Углубляюсь в стеллажи, проводя пальцами по корешкам, не фокусируясь ни на одном из названий. Всё еще вижу лицо Аркадии, тянущейся к нему. Разочарованно выдохнув, взбегаю по винтовой лестнице в галерею, нависающую над библиотекой.
Большой деревянный стол занимает бо́льшую часть пространства, он завален картами и старинными инструментами. Дальняя стена увешана картинами пасторальных сцен с холмистыми просторами, лесов с разрушающимися руинами и замками, изображениями охот и битв.
Но та, что посередине, крадет мое дыхание.
На ней изображена пара, сплетенная в тесных объятиях. Их крылья соприкасаются, покрытые россыпью золотого и пурпурного. Его голова склонена к ее горлу, ее пальцы зарылись в его волосы, пока она выгибает шею навстречу. Он крепко сжимает ее бедра. Подробности их соития скрыты в тени, но невозможно ошибиться в накале, отчаянности рук и тел.
Это портрет голода. И всё, о чем я могу думать: хочу так же. Хочу, чтобы кто-то сгорал по мне вот так.
Еще одна картина мелькает перед глазами — Волк и Аркадия, ее серебряные крылья напротив его золотых перьев. Он берет ее так же? Будто умер бы, если бы не получил? Он тоскует по ней?
Треск силы возвещает о Волке еще до того, как раздается шелест крыльев. Я не оборачиваюсь — только не сейчас, когда так переполнена желанием.
— Сад чист, — мягко произносит он.
Просто киваю, всё еще глядя на картину. Не спрашиваю об Аркадии — поцеловал ли он ее, или пойдет ли к ней, когда ударит гон и биология сделает выбор за него. Не спрашиваю, было ли то, что случилось на Дуэхавне, настоящим — или очередной игрой, в которую мы играем.
Я боюсь ответов.
— Тебе нравится? — голос приглушен, будто он неуверен. — Картина?
— Она прекрасна, — ногти впиваются в ладони, когда слышу, как он подходит ближе. — Завораживает. Будто они боятся отпустить друг друга.
— Это картины моей матери, — произносит он — теперь прямо у меня за спиной. — Она собирала искусство и истории со всех миров. Большинство книг здесь принадлежало ей. У нее была эта особенность — видеть красоту во всем, каким бы сломанным или малым оно ни было. Эта башня была ее личным убежищем, вдали от обязанностей. Где она могла просто… существовать. Быть беспорядочной, сложной версией себя, которую ей приходилось прятать от всех.
Мое горло сжимается.
— Розы?
— Принадлежали ей, — в этих словах сквозит что-то обнаженное и ноющее. — Она любила их. Нянчилась.
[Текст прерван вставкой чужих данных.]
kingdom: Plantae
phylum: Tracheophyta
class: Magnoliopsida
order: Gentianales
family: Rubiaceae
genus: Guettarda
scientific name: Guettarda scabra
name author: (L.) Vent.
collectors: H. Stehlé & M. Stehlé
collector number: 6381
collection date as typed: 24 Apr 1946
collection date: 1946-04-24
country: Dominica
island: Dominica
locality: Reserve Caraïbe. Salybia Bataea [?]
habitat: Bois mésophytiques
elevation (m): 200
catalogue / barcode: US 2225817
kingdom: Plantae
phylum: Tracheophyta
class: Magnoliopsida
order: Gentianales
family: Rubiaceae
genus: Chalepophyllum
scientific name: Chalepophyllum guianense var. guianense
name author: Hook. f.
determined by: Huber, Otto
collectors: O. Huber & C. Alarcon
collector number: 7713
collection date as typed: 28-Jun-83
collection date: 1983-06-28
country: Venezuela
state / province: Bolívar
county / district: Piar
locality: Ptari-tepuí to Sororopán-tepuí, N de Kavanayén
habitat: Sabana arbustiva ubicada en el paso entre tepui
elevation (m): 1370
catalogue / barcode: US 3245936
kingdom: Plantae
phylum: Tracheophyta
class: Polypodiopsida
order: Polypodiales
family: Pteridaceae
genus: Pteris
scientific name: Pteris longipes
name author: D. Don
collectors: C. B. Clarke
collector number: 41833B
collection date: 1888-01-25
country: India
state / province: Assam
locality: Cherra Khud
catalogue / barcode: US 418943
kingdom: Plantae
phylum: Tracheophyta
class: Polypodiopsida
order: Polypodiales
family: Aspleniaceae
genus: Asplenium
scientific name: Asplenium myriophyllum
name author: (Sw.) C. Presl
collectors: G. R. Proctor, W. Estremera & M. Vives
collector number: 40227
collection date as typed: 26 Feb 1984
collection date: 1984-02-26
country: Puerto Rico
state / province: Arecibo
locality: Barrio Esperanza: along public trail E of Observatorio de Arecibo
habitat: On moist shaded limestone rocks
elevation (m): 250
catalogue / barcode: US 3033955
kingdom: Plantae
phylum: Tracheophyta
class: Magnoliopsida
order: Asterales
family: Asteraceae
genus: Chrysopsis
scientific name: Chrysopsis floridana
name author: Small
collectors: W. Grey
Пела им, когда думала, что никого нет рядом и никто не услышит, как она затмевает певчих птиц.
Вина затапливает меня. Всё то время, что я насмехалась над заросшими садами, и в голову не приходило, что он сохранял отголоски той, кого любил, — что позволить розам дичать было не так больно, как обрезать память о ней.
— Мне так жаль. Я не знала…
— Откуда ты могла знать? — он издает резкий смешок. — Ты видишь в этой башне логово чудовища. Но даже у чудовищ когда-то были матери.
Что с ней случилось? Где она? Но я проглатываю свои вопросы, боясь разбить этот редкий миг уязвимости.
— Эта картина называется «Влюбленные», — его грудь прижимается к моей спине, горячее дыхание обжигает затылок. — Она висела в небесном саду моей матери столетиями. Пара Селестиалов, оказавшихся по разные стороны древней вражды.